Within the southwestern warm deserts, multiple vertebrate, invertebrate, and plant taxa demonstrate similar patterns of transition from one evolutionary lineage to a related but divergent lineage across three different transition zones: between the Chihuahuan and Sonoran deserts; across the Gulf of California; and between the southern and northern parts of the Baja California Peninsula. The simplest explanation for these 3 highly replicated patterns is that in each case a barrier arose and isolated populations on either side at a single point in time (simple vicariance hypothesis). However, two alternative hypotheses are available: barriers arose progressively over prolonged periods of time as landscapes changed through geological and climatic dynamics, isolating some taxa early and others later according to taxon-specific ecological traits (layered vicariance hypothesis); and isolation occurred at localities other than locations a present-day transition zone, which nevertheless represents the limits to subsequent dispersal and therefore acts as a biogeographic barrier but not as the driver of a diversification event (pseudo-vicariance hypothesis).

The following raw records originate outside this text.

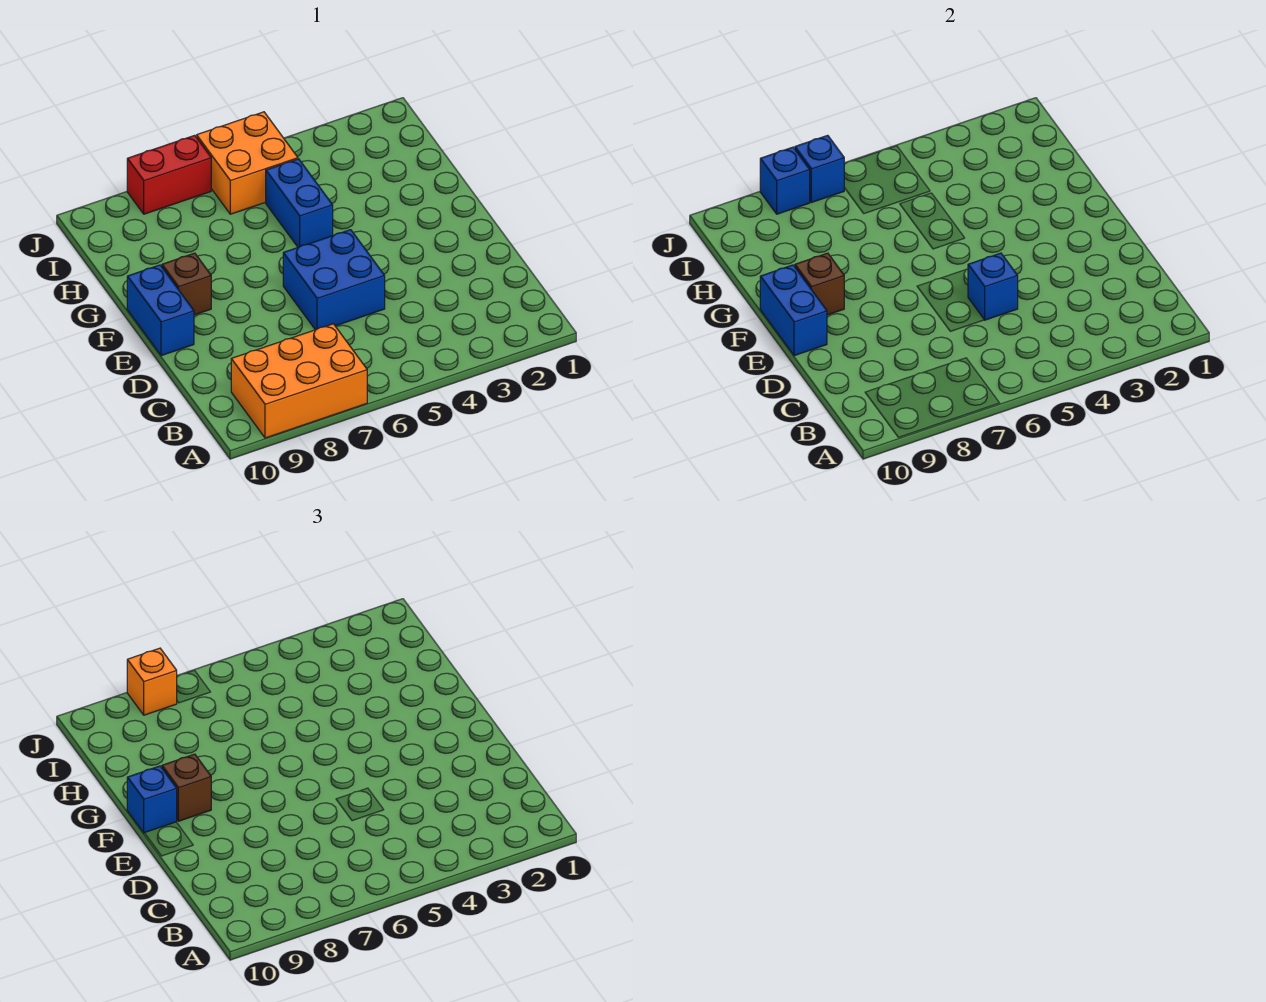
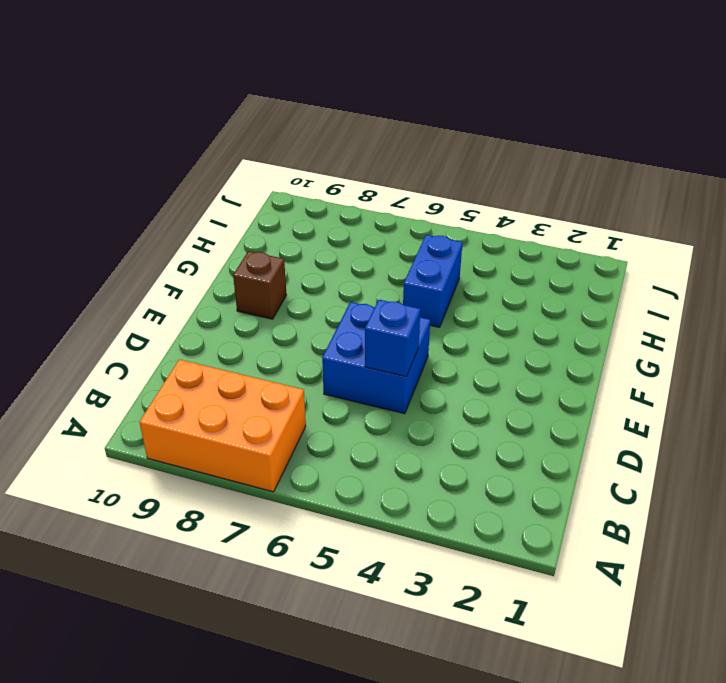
none -> blue brick E10:F10 level 1
none -> orange brick I5:J6 level 1
none -> red brick J7:J8 level 1

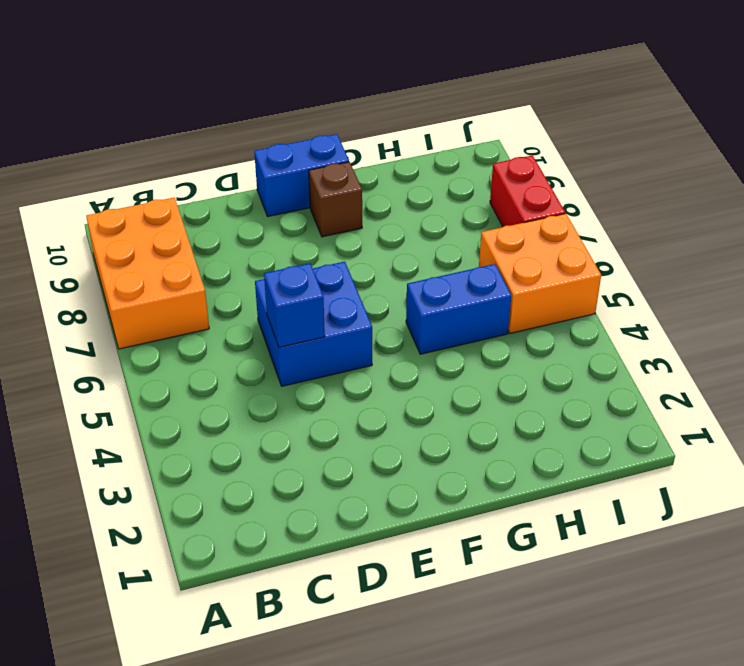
none -> blue brick E10:F10 level 2
none -> brown brick F9 level 2
none -> blue brick J7 level 2

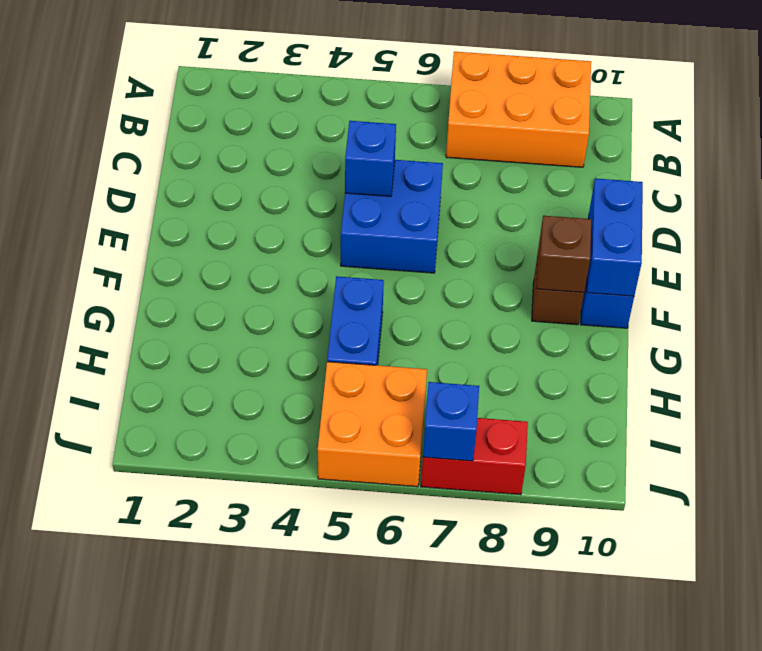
none -> blue brick J8 level 2
none -> brown brick F9 level 3
none -> blue brick F10 level 3

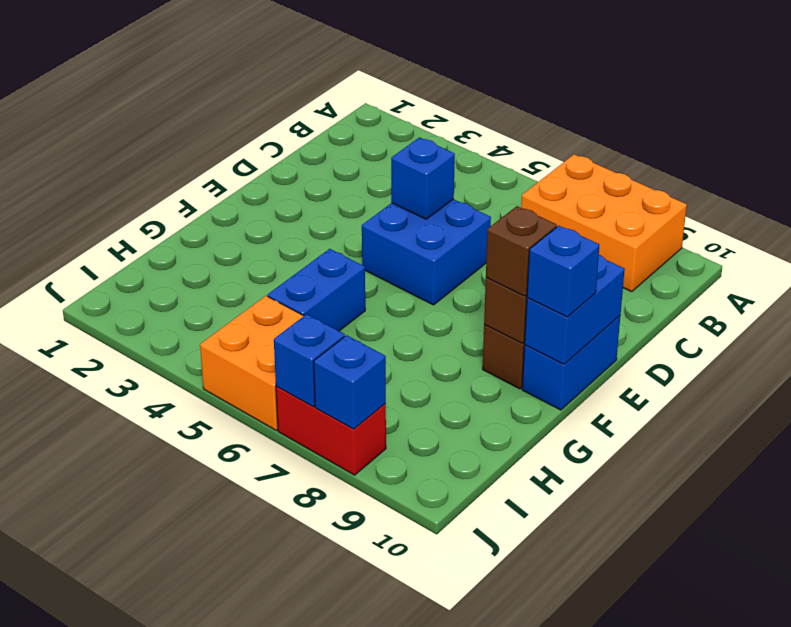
none -> orange brick J8 level 3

Here, we test a prediction of the simple vicariance hypothesis – that molecular divergence between independent taxa will demonstrate similar times of divergence across a specific transition zone – through use of hierarchical approximate Bayesian computation. Doing so across 3 different transition zones, and among multiple taxa will provide a framework for further exploration of the process of diversification on the geologically and climatically turbulent landscape of western North America.